Provided data.
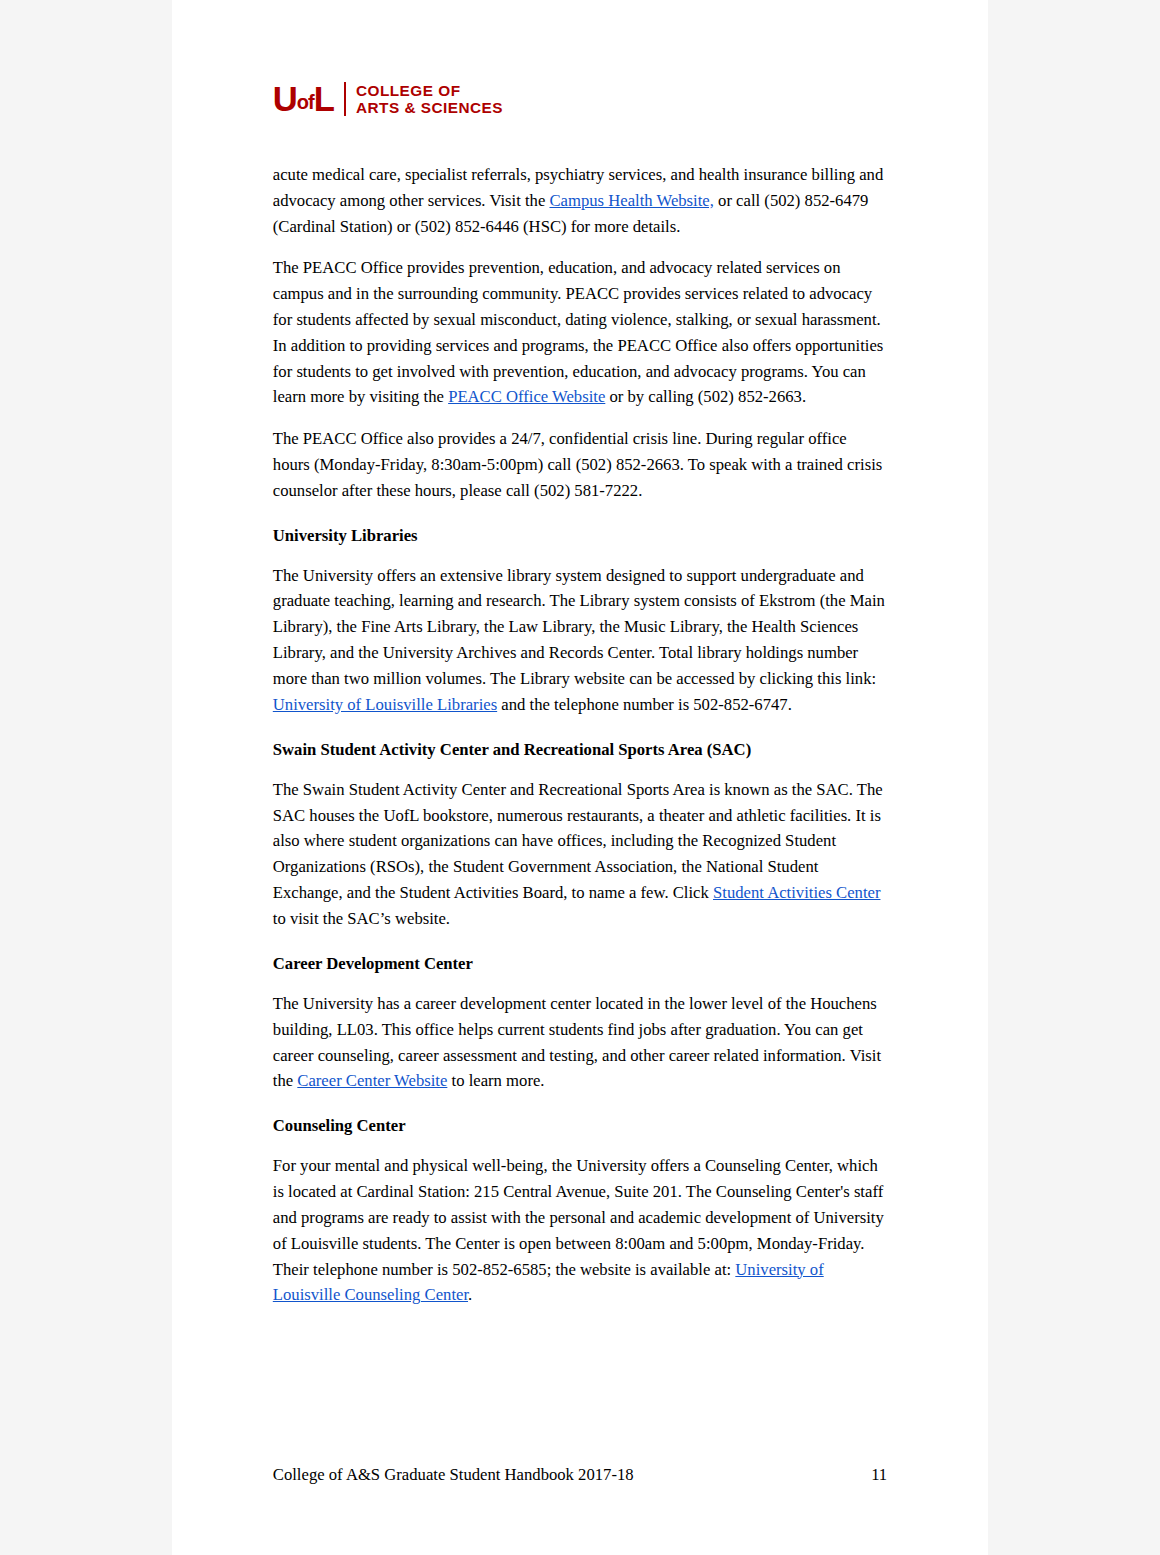Uof L College of
Arts & Sciences
acute medical care, specialist referrals, psychiatry services, and health insurance billing and advocacy among other services. Visit the Campus Health Website, or call (502) 852-6479 (Cardinal Station) or (502) 852-6446 (HSC) for more details.
The PEACC Office provides prevention, education, and advocacy related services on campus and in the surrounding community. PEACC provides services related to advocacy for students affected by sexual misconduct, dating violence, stalking, or sexual harassment. In addition to providing services and programs, the PEACC Office also offers opportunities for students to get involved with prevention, education, and advocacy programs. You can learn more by visiting the PEACC Office Website or by calling (502) 852-2663.
The PEACC Office also provides a 24/7, confidential crisis line. During regular office hours (Monday-Friday, 8:30am-5:00pm) call (502) 852-2663. To speak with a trained crisis counselor after these hours, please call (502) 581-7222.
University Libraries
The University offers an extensive library system designed to support undergraduate and graduate teaching, learning and research. The Library system consists of Ekstrom (the Main Library), the Fine Arts Library, the Law Library, the Music Library, the Health Sciences Library, and the University Archives and Records Center. Total library holdings number more than two million volumes. The Library website can be accessed by clicking this link: University of Louisville Libraries and the telephone number is 502-852-6747.
Swain Student Activity Center and Recreational Sports Area (SAC)
The Swain Student Activity Center and Recreational Sports Area is known as the SAC. The SAC houses the UofL bookstore, numerous restaurants, a theater and athletic facilities. It is also where student organizations can have offices, including the Recognized Student Organizations (RSOs), the Student Government Association, the National Student Exchange, and the Student Activities Board, to name a few. Click Student Activities Center to visit the SAC’s website.
Career Development Center
The University has a career development center located in the lower level of the Houchens building, LL03. This office helps current students find jobs after graduation. You can get career counseling, career assessment and testing, and other career related information. Visit the Career Center Website to learn more.
Counseling Center
For your mental and physical well-being, the University offers a Counseling Center, which is located at Cardinal Station: 215 Central Avenue, Suite 201. The Counseling Center's staff and programs are ready to assist with the personal and academic development of University of Louisville students. The Center is open between 8:00am and 5:00pm, Monday-Friday. Their telephone number is 502-852-6585; the website is available at: University of Louisville Counseling Center.
College of A&S Graduate Student Handbook 2017-18 11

Aim of the exercise. Whenever a line above contains "located", copy that line.

Written response.
The University has a career development center located in the lower level of the Houchens building, LL03. This office helps current students find jobs after graduation. You can get career counseling, career assessment and testing, and other career related information. Visit the Career Center Website to learn more.
For your mental and physical well-being, the University offers a Counseling Center, which is located at Cardinal Station: 215 Central Avenue, Suite 201. The Counseling Center's staff and programs are ready to assist with the personal and academic development of University of Louisville students. The Center is open between 8:00am and 5:00pm, Monday-Friday. Their telephone number is 502-852-6585; the website is available at: University of Louisville Counseling Center.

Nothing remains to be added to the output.